What had the US gotten out of the Summit, Wojtowicz asked. The major gains, I thought, had been the SALT agreement and the personal acquaintanceship with the Soviet leaders and their views, which the President had gained from his long and detailed talks.

What about the Pravdaʼs post-Summit criticism of “left-wingers” opposed to Brezhnevʼs Western policy, I asked. Wojtowicz thought that this attack had been aimed at Maoist and New Left groupings in the Western European communist parties, rather than at an anti-Brezhnev faction within the CPSU.

Would the three Soviet leaders come to the United States together, I inquired. Not likely, Wojtowicz replied. He expected that Kosygin might like to come next fall, extending a visit to the UN General Assembly into a tour of the US.

Robert Gerald Livingston
  1. Source: National Archives, Nixon Presidential Materials, NSC Files, Box 699, Country Files—Poland, Vol. II 1972. Confidential. Sent for information. Drafted by Livingston. The original was sent to Kissinger, who initialed it. A copy was sent to Ash.
  2. See Document 164. The joint communiqué contained the following language on the Polish-West German treaty: “Both sides welcomed the treaty between Poland and the Federal Republic of Germany signed on December 7, 1970, including its border provisions.” (Department of State Bulletin, June 26, 1972, p. 915)
  3. On July 6 at 2:30 p.m., Chapin wrote in a memorandum to Colson: “We have film of the Presidentʼs trip to Poland which was taken by our documentary crew. It would seem to me that this would make outstanding film to be used by some of the Polish leaders or by people who are visiting the various Polish wards around the country. Perhaps we should even consider making a TV commercial out of it to be run in the Polish areas.

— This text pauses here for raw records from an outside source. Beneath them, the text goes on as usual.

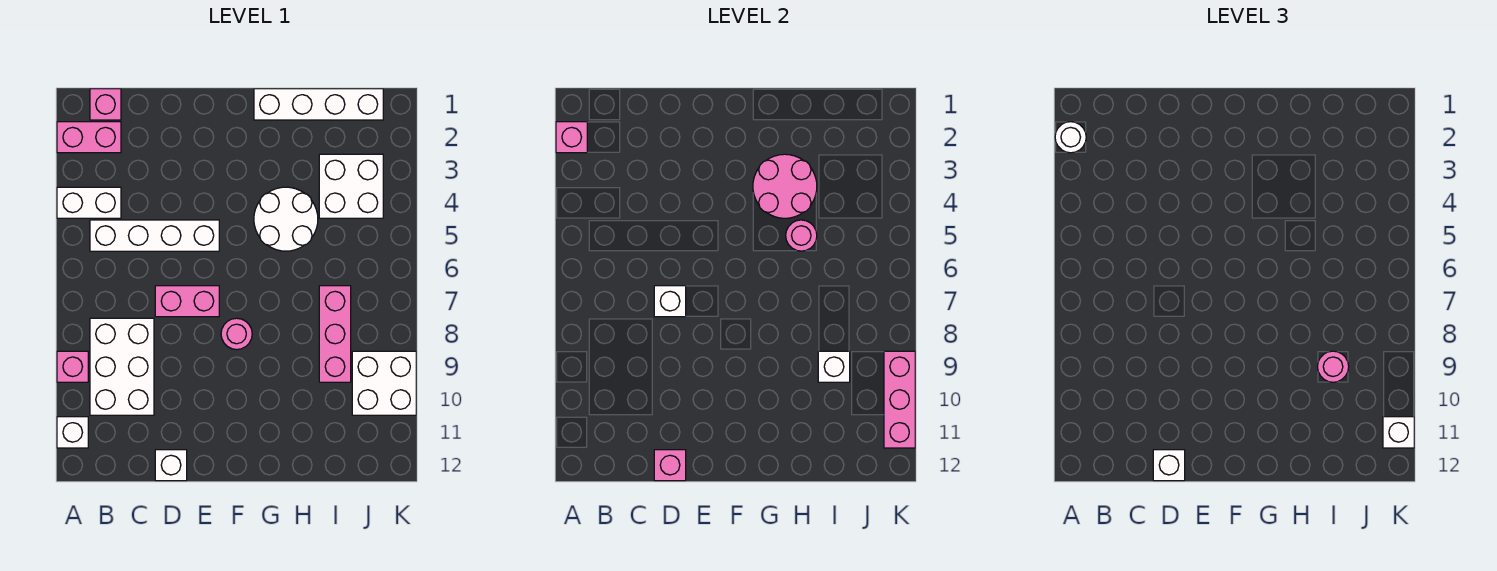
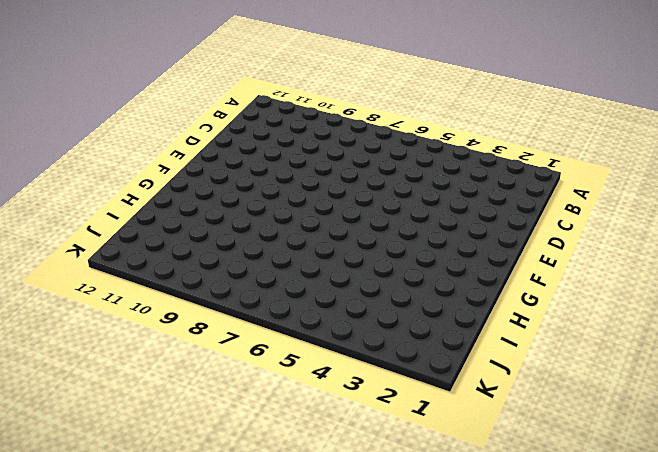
none -> pink 1x2 brick [57,122,121,153]
none -> white 1x2 brick [57,187,121,218]
none -> pink 1x1 brick [57,351,88,382]

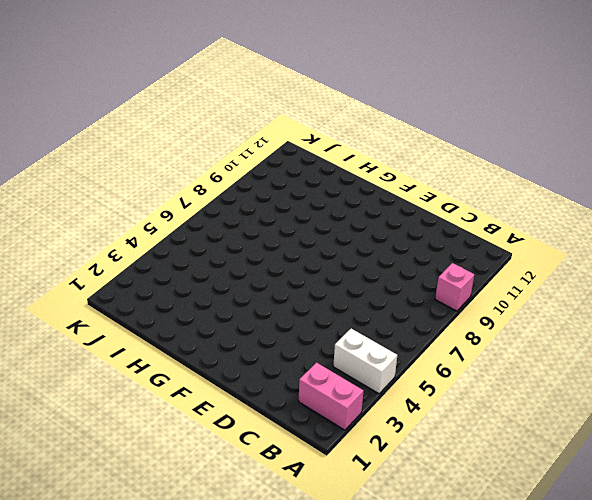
none -> white 1x1 brick [57,417,88,448]
none -> pink 1x1 brick [90,89,121,120]
none -> white 1x4 brick [90,220,219,251]

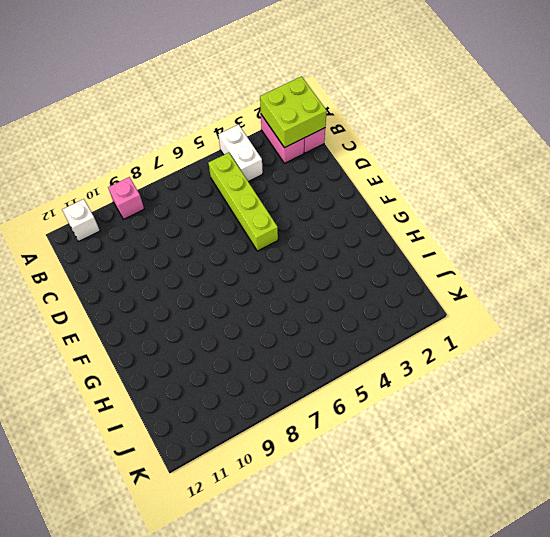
lime 2x2 brick [260,76,327,148] -> pink 1x1 brick [556,122,587,153]
lime 1x4 brick [208,153,278,251] -> white 1x4 brick [90,220,219,251]
none -> white 2x3 brick [90,318,154,415]
none -> pink 1x2 brick [155,286,219,317]
none -> white 1x1 brick [155,450,187,481]

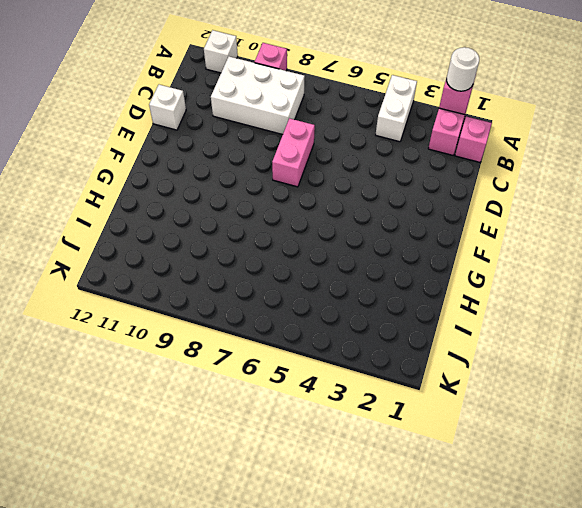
none -> white 1x4 brick [90,220,219,251]
none -> pink 1x1 round brick [221,318,252,350]
none -> white 1x4 brick [254,89,383,120]

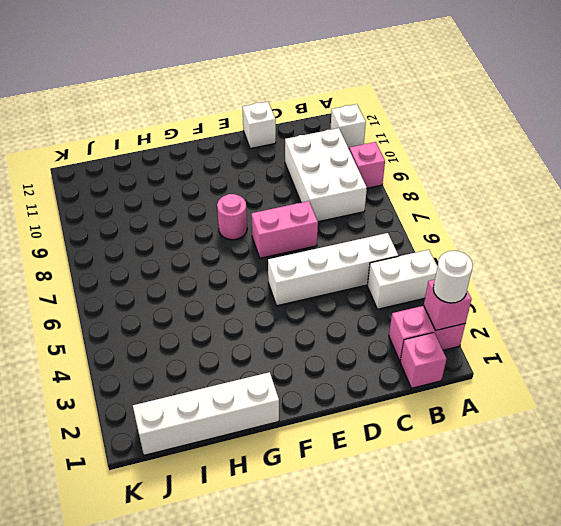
none -> white 2x2 round brick [254,187,318,251]
none -> white 2x2 brick [319,154,383,218]
none -> pink 1x3 brick [319,286,351,382]

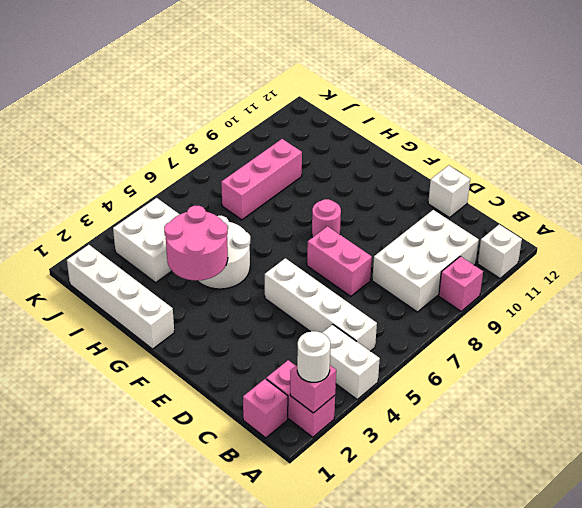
none -> white 2x2 brick [352,351,416,415]
none -> white 1x1 brick [654,286,686,317]
none -> pink 1x1 brick [654,450,686,481]

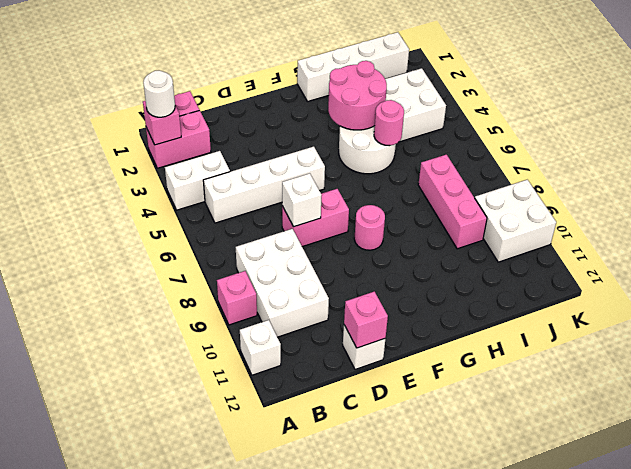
none -> white 1x1 brick [818,351,850,382]
none -> pink 1x3 brick [884,351,915,448]
none -> white 1x1 brick [1153,450,1185,481]

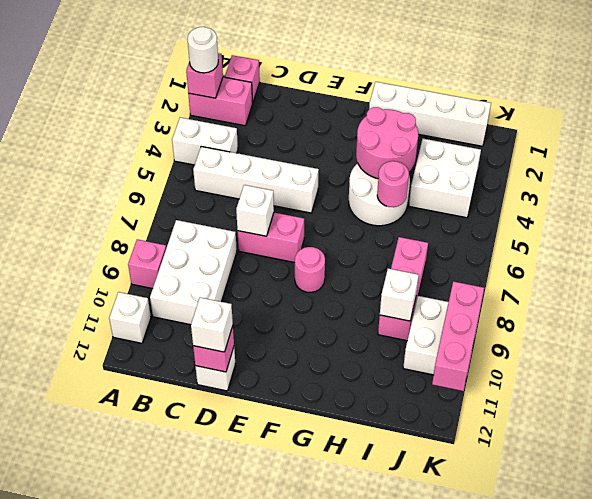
none -> pink 1x1 round brick [1317,351,1349,382]
none -> white 1x1 brick [1383,417,1414,448]

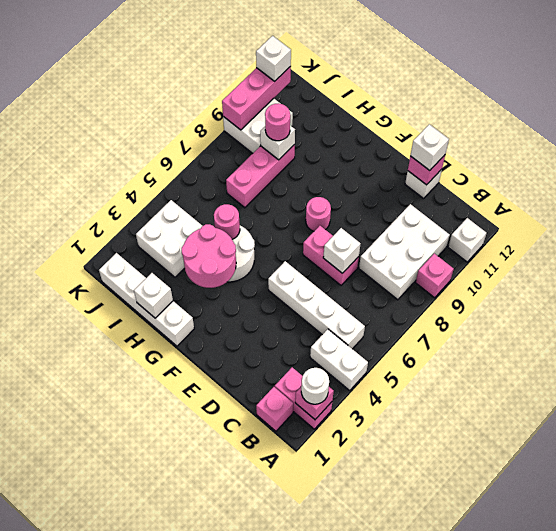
white 1x1 brick [134,273,173,318] -> none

The other thing that would be good is to use the soundtrack for radio.” (National Archives, Nixon Presidential Materials, White House Central Files, Subject Files, Box 80, EX TR 38–3 WARSAW, POLAND)
  4. James Feron had reported on June 1: “President Nixon arrived in Warsaw today and succeeded in reaching the Polish people despite official attempts to avoid a repetition of the emotional welcome he received here in 1959, when he was Vice President…. Polish Communist party members had been told to stay home and watch the arrival on television…. There had been no publicity on either the Presidentʼs route into the city or his schedule.” Feron, “Nixon in Warsaw, Greets the Public and Meets Gierek,” New York Times, June 1, 1972, p. 1.
  5. For the text of the Final Quadripartite Protocol on Berlin, signed June 3, see Documents on Germany, 1944–1985, pp. 1204–1206.